Extracted page text data
──────────

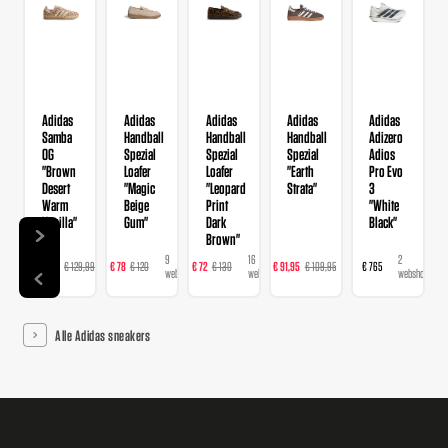
Adidas
Adidas
Adidas
Adidas
Adidas
Samba
Handball
Handball
Handball
Adizero
OG
Spezial
Spezial
Spezial
Adios
"Brown
Loafer
Loafer
"Earth
Pro Evo
Desert
"Magic
"Leopard
Strata"
3
Warm
Beige
Print
"White
Vanilla"
Gum"
Dark
Black"
Brown"
14
9
16
23
2
€ 103,99
€ 129,99
€ 78
€ 120
€ 72
€ 130
€ 91,95
€ 109,95
€ 765
webshops
webshops
webshops
webshops
webshops
Alle Adidas sneakers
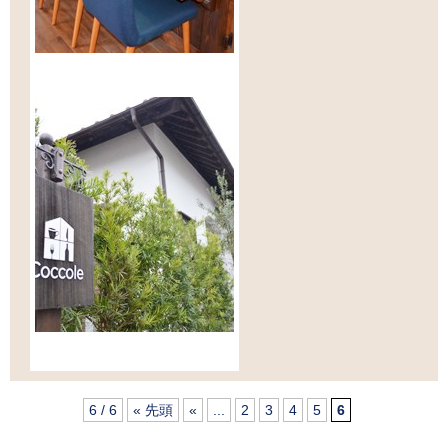
6 / 6
« 先頭
«
...
2
3
4
5
6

──────────

## WHAT THE TASK REQUIRES
Please repeat all of the data exactly as it stands, leaving the pictures out.

## YOUR RESPONSE
Adidas
Adidas
Adidas
Adidas
Adidas
Samba
Handball
Handball
Handball
Adizero
OG
Spezial
Spezial
Spezial
Adios
"Brown
Loafer
Loafer
"Earth
Pro Evo
Desert
"Magic
"Leopard
Strata"
3
Warm
Beige
Print
"White
Vanilla"
Gum"
Dark
Black"
Brown"
14
9
16
23
2
€ 103,99
€ 129,99
€ 78
€ 120
€ 72
€ 130
€ 91,95
€ 109,95
€ 765
webshops
webshops
webshops
webshops
webshops
Alle Adidas sneakers
6 / 6
« 先頭
«
...
2
3
4
5
6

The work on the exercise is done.